Assuming the pure methanol located in the wick of this fire starter reaches a vapor-liquid with air in the device, find the lower and upper operating temperatures for this device.

Antoine's Equation for the Saturation Pressure of Methanol

The first thing we'll do is define a simple python function to calculate the saturation pressure of methanol at a given temperature using Antoine's equation

$$\log_{10} P^{sat} = A - \frac{B}{T + C}$$

Constants for methanol can be found in the back of the course textbook for the case where pressure is given in units of mmHg and temperature in degrees centigrade.

In [2]:
# Pressure in mmHg, Temperature in degrees C

A = 7.89750
B = 1474.08
C = 229.13

def Psat(T):
    return 10**(A - B/(T+C))

To test the function, we'll plot the saturation pressure of methanol for a limited range of temperatures.

In [3]:
import numpy as np
import matplotlib.pyplot as plt

%matplotlib inline

T = np.linspace(-14.0, 65.0, 200)


plt.xlabel('Temperature [deg C]')
plt.ylabel('Pressure [mmHg]')
plt.title('Saturation Pressure of Methanol')

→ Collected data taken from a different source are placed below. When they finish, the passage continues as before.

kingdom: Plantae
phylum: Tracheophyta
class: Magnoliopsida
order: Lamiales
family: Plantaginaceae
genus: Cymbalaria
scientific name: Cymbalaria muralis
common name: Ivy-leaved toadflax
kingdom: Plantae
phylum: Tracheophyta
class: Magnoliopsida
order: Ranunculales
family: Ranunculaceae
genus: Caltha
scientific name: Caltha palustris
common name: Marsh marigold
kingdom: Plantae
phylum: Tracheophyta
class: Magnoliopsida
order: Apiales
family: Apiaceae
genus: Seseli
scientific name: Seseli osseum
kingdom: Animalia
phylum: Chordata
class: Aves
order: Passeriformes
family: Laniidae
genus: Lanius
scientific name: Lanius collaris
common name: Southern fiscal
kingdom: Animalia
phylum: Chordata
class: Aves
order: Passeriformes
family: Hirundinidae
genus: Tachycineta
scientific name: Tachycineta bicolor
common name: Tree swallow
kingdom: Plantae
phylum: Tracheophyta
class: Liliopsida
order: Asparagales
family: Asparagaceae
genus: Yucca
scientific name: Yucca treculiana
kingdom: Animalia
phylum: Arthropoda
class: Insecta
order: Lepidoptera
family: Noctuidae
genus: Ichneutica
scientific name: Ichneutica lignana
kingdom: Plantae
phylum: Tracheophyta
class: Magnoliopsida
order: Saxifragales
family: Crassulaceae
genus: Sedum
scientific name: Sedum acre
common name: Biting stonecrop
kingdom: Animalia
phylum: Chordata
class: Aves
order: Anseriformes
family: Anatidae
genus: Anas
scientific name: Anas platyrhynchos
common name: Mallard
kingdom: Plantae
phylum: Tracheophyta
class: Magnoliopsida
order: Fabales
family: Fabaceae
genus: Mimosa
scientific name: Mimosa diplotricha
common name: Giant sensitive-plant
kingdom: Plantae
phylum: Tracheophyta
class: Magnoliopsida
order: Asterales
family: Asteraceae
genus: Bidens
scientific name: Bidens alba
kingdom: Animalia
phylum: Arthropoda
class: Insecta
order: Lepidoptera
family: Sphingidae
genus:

Equilibrium Vapor Composition at Room Temperature

By Dalton's law, the partial pressure of pure methanol is equal to the saturation pressure,

$$y_{MeOH} P = P^{sat}_{MeOH}(T)$$

Solving for the mole fraction of methanol in the vapor phase

$$y_{MeOH} = \frac{P^{sat}_{MeOH}(T)}{P}$$

In [9]:
print("Methanol Vapor Pressure at 25 deg C =",round(Psat(25.0),2),"mmHg")
Methanol Vapor Pressure at 25 deg C = 125.03 mmHg

At atmospheric pressure of 760 mmHg, the mole fraction of methanol is given by

In [10]:
print("Mole Fraction Methanol at 25 deg C and 1 atmosphere =",round(Psat(25.0)/760.0,3))
Mole Fraction Methanol at 25 deg C and 1 atmosphere = 0.165

Since this is within the flammability limits of methanol, the fire starter should work at room temperatures.

Lower Operating Temperature Limit

At the lower flammability limit, the partial pressure of methanol will be

$$P_{MeOH} = y_{MeOH}P$$

In [11]:
P_MeOH = 0.067*760
print(P_MeOH, "mm Hg")
50.92 mm Hg

Next we need to solve for the temperature at which the partial pressure of methanol is at the lower flammability limit.

$$P^{sat}_{MeOH}(T) = P_{MeOH}$$

We'll first attempt a solution by trial and error, then we'll use an equation solve to get an accurate solution. Let's start with a guess of 15 deg C.

In [12]:
print(Psat(15.0), "mmHg")
72.3445037835956 mmHg

That's too high. Let's try some more values

In [13]:
print(Psat(10.0), "mmHg")
54.09464146182495 mmHg
In [17]:
print(Psat(5.0), "mmHg")
39.94943048219959 mmHg
In [18]:
print(Psat(7.5), "mmHg")
46.56159278041358 mmHg
In [19]:
print(Psat(8.75), "mmHg")
50.20675457715808 mmHg
In [20]:
print(Psat(9.0), "mmHg")
50.96450071477327 mmHg

So $T = 9$ deg C is pretty close. To get a precise answer, use the brentq equation solving function from scipy.optimize.

In [21]:
from scipy.optimize import brentq

def f(T):
    return Psat(T) - P_MeOH

Tlow = brentq(f,5,15)
print("Lower Flammability Temperature = ", Tlow, "deg C")
print("Lower Flammability Temperature = ", 32.0 + 9.0*Tlow/5.0, "deg F")
Lower Flammability Temperature =  8.98540669181148 deg C
Lower Flammability Temperature =  48.173732045260664 deg F


Calculate the upper limit on temperature at which this lighter can operate.